You may be a little skeptical about the security and the accuracy of the whole process, I know I was. So, what is going on behind the scenes? How can Amazon offer such convenience? Are there still employees? How do the cameras know what I took and how much to charge me?
You asked (errrr, I did, at least), Amazon answered:
So how does it work? We used computer vision, deep learning algorithms and sensor fusion, much like you’d find in self-driving cars. We call it “Just Walk Out” technology. Once you’ve got everything you want, you can just go. When you leave, our “Just Walk Out” technology adds up your virtual cart and charges your Amazon account. Your receipt is sent straight to the app.
You scan in to turn styles with the app on your smartphone and the cameras and computer does the rest of the cart totaling and check out for you. There are still employees in the store, but their primary focus is shifted from check out and register to customer assistance, preparing fresh food, and store maintenance and operations.
But, we all know you’ll hang on to the cupcake
Sounds impressive, right? Basically, Amazon has developed cameras that can recognize individuals, track them around the store, know which account is linked to each customer, understand exactly which product and how many of each are put in your bag, and tally it all up with high confidence. There were some big words mentioned in the above statement though, what is actually going on?
Computer Vision, AI, Machine Learning
As a brief description, computer vision is a machine that sees like a human. This means the technology needs to replicate the brain, the eyes, and the visual cortex. It takes more than simply recording images and video, but recognizing, identifying and understanding the objects that it tracks. To get to a machine to accurately and confidently identify different features in an image requires machine learning.
The computer is likely trained with a multi-layered convolutional neural network. There’s so much to talk about here, so I’m going to save that topic for another day. Basically, each frame will pass through multiple layers of neurons. Each neuron is assigned a specific filter and will check for a feature, like an edge or a bend, in the image. Every filter is slid over a magnified portion of the image and gives comes out with a confidence value. The filters and weights get trained as more data is passed in and will become smarter and more confident with larger and larger data sets.

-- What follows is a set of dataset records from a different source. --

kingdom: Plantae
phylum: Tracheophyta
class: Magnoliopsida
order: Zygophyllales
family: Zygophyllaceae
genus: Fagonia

After a machine can recognize objects in a frame, it’s a whole new task to be able to track and identify a person and picking up various items, even multiple items at a time, in a busy store. In real-time the machine must understand movement from frame to frame.
As a second step of security and verification, the store is equipped with sensors. I’m hypothesizing here, but it’s likely some combination of scales and pressure sensors. Allowing the computer to detect when and from where an item is removed. If every item has a set weight, the scale should reduce by a known, predictable amount, making it possible to know if someone grabs two of the same item and have secondary confirmation on which items are selected.
The next layer of confidence is built on customer history. The more you shop at Amazon Go, the more informed the computer will be on your shopping habits and history. It will gain additional confidence that the items in your bag are correct because it can verify that you’ve had a similar transaction in the past. Pretty cool, right?